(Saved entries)
+ + + + + + +
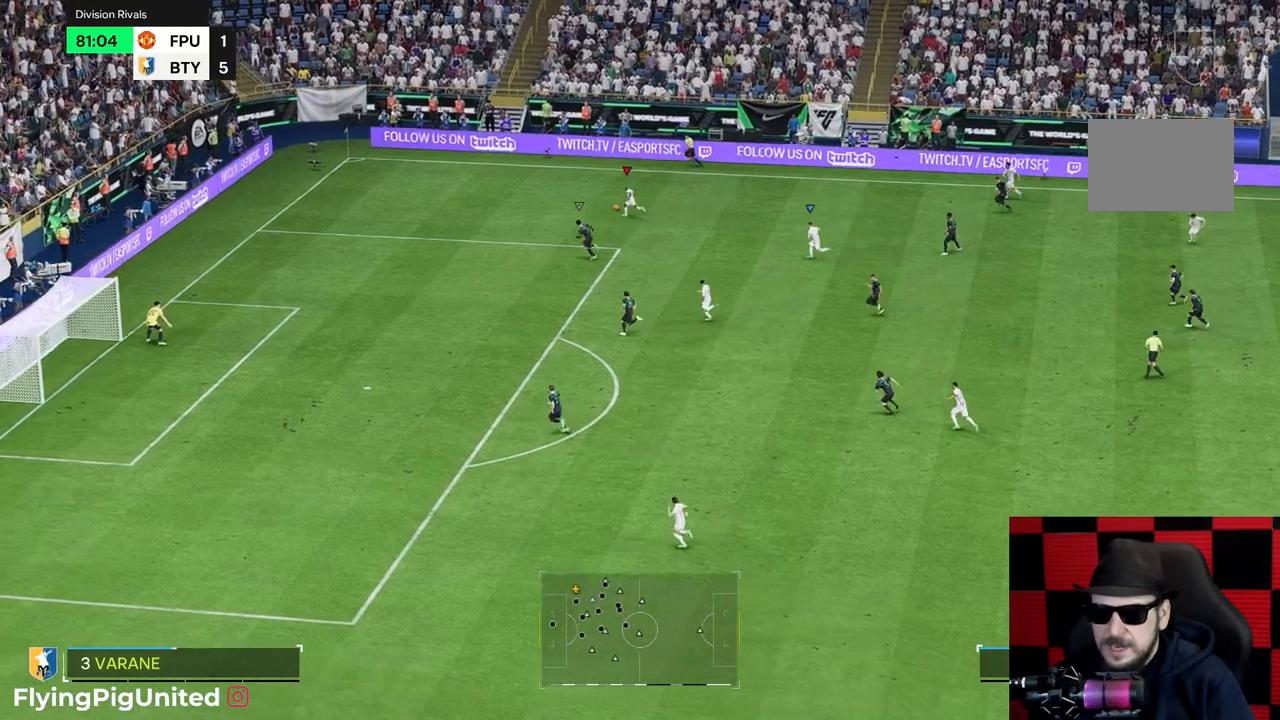
{"buttons": [], "left_stick": "down", "right_stick": "center", "events": [[383, "left_stick", "down"]]}
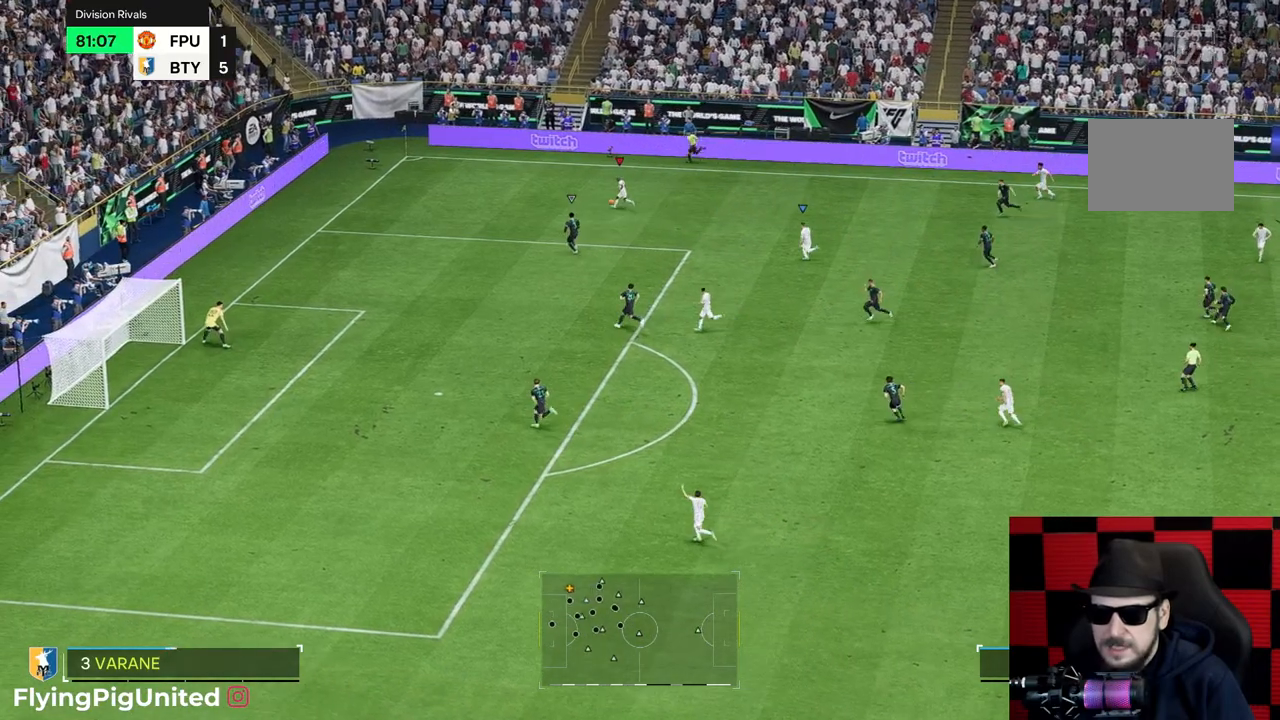
{"buttons": [], "left_stick": "down", "right_stick": "center", "events": []}
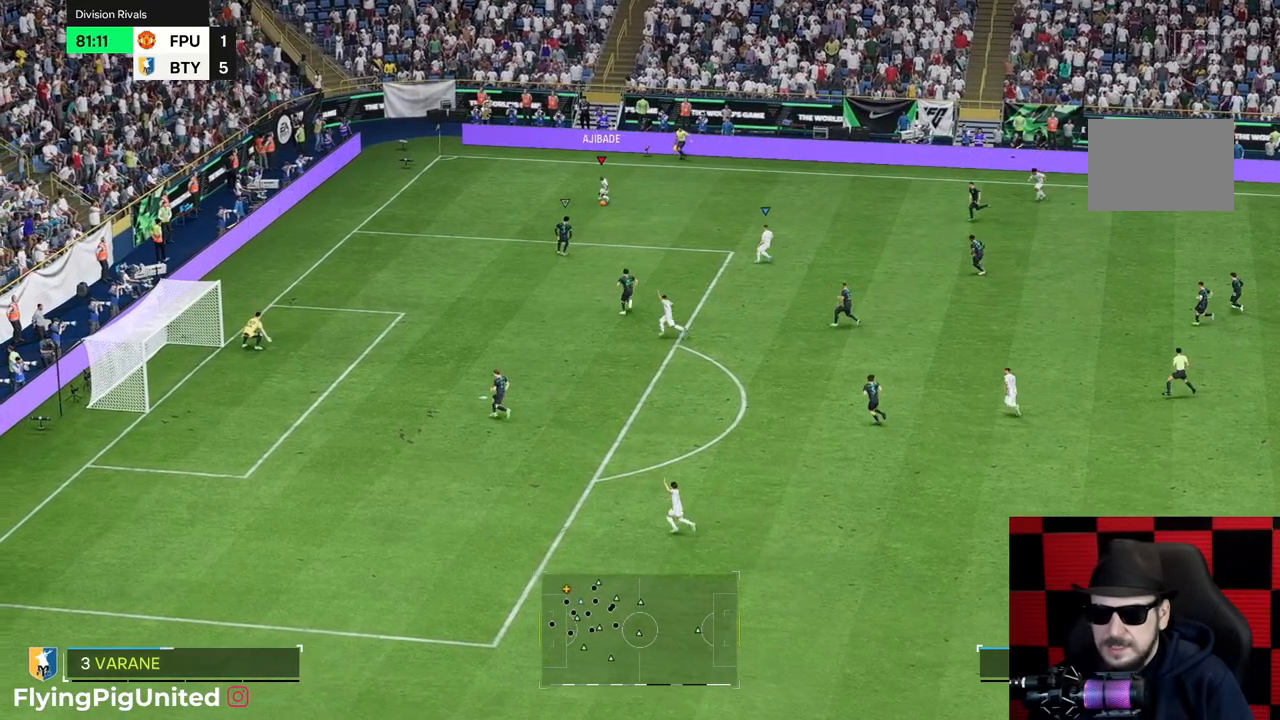
{"buttons": [], "left_stick": "down", "right_stick": "center", "events": []}
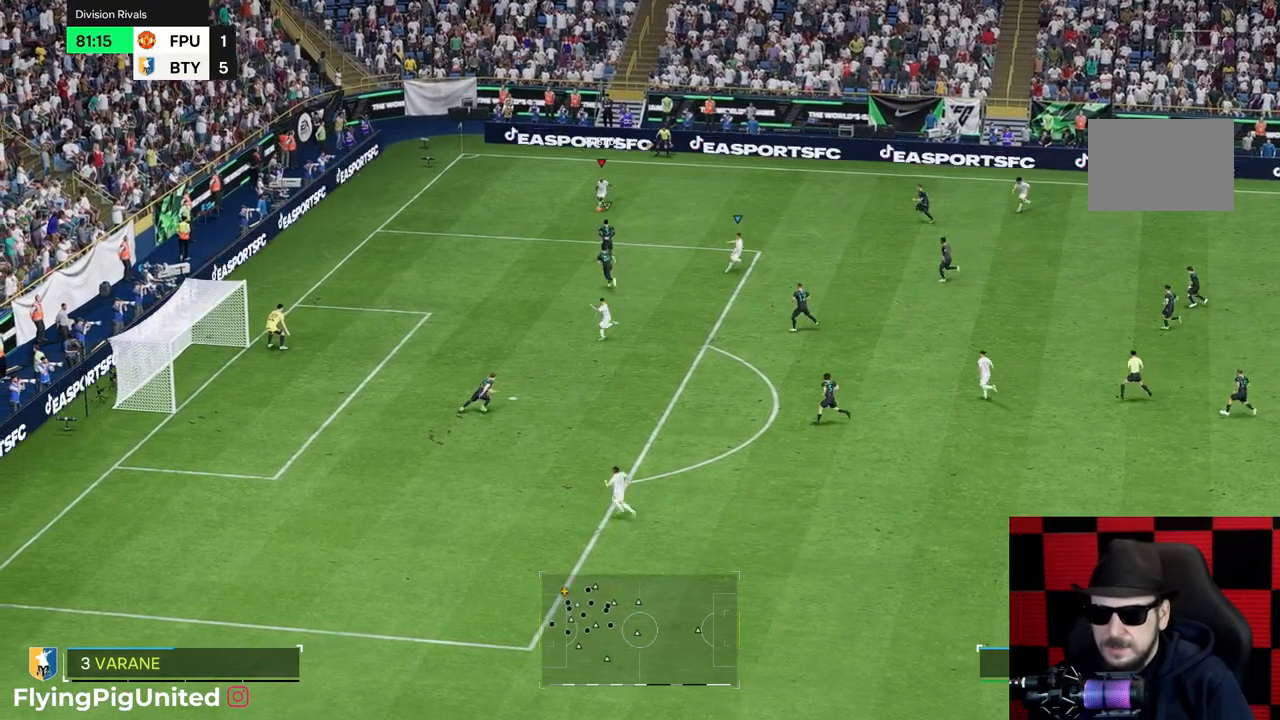
{"buttons": [], "left_stick": "down", "right_stick": "center", "events": []}
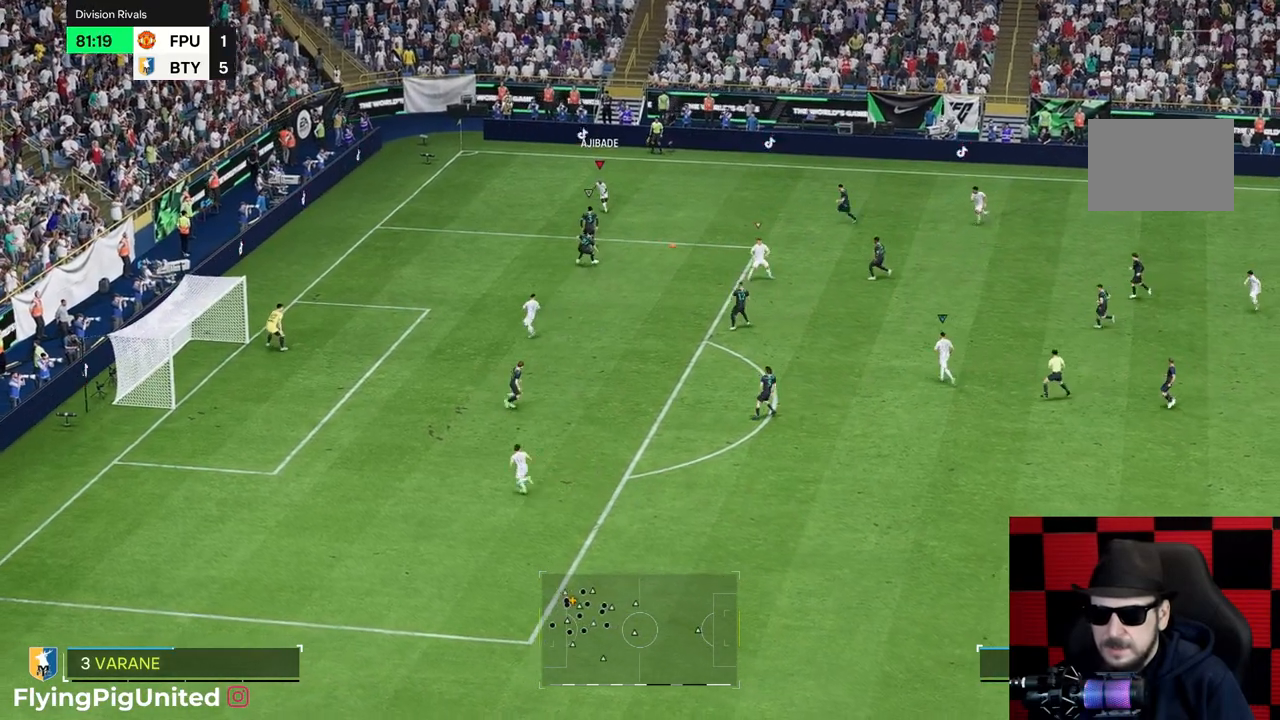
{"buttons": [], "left_stick": "down", "right_stick": "center", "events": []}
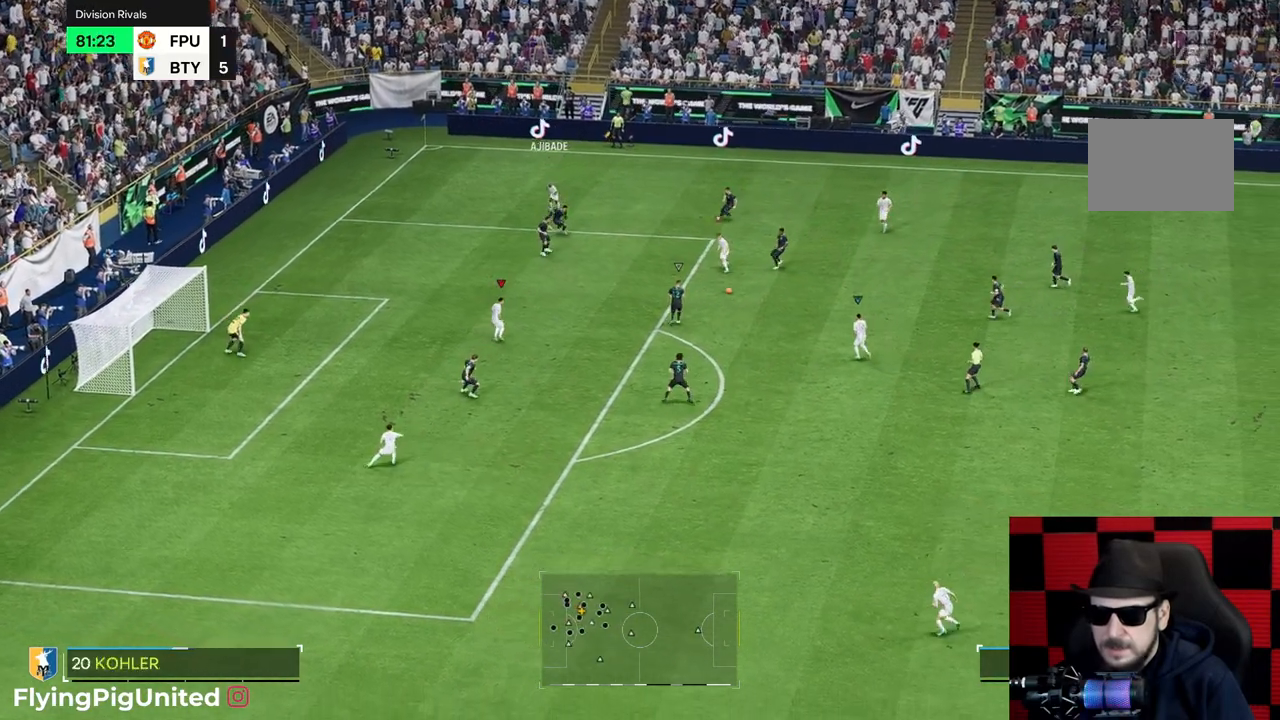
{"buttons": [], "left_stick": "down-left", "right_stick": "center", "events": [[100, "left_stick", "down-left"], [233, "B", "down"], [317, "B", "up"]]}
+ + + + + + +
→ PROBLEM REQUIREMENTS: The entries above are to be reproduced exactly, with the pictures dropped.

→ WRITTEN ANSWER:
{"buttons": [], "left_stick": "down", "right_stick": "center", "events": [[383, "left_stick", "down"]]}
{"buttons": [], "left_stick": "down", "right_stick": "center", "events": []}
{"buttons": [], "left_stick": "down", "right_stick": "center", "events": []}
{"buttons": [], "left_stick": "down", "right_stick": "center", "events": []}
{"buttons": [], "left_stick": "down", "right_stick": "center", "events": []}
{"buttons": [], "left_stick": "down-left", "right_stick": "center", "events": [[100, "left_stick", "down-left"], [233, "B", "down"], [317, "B", "up"]]}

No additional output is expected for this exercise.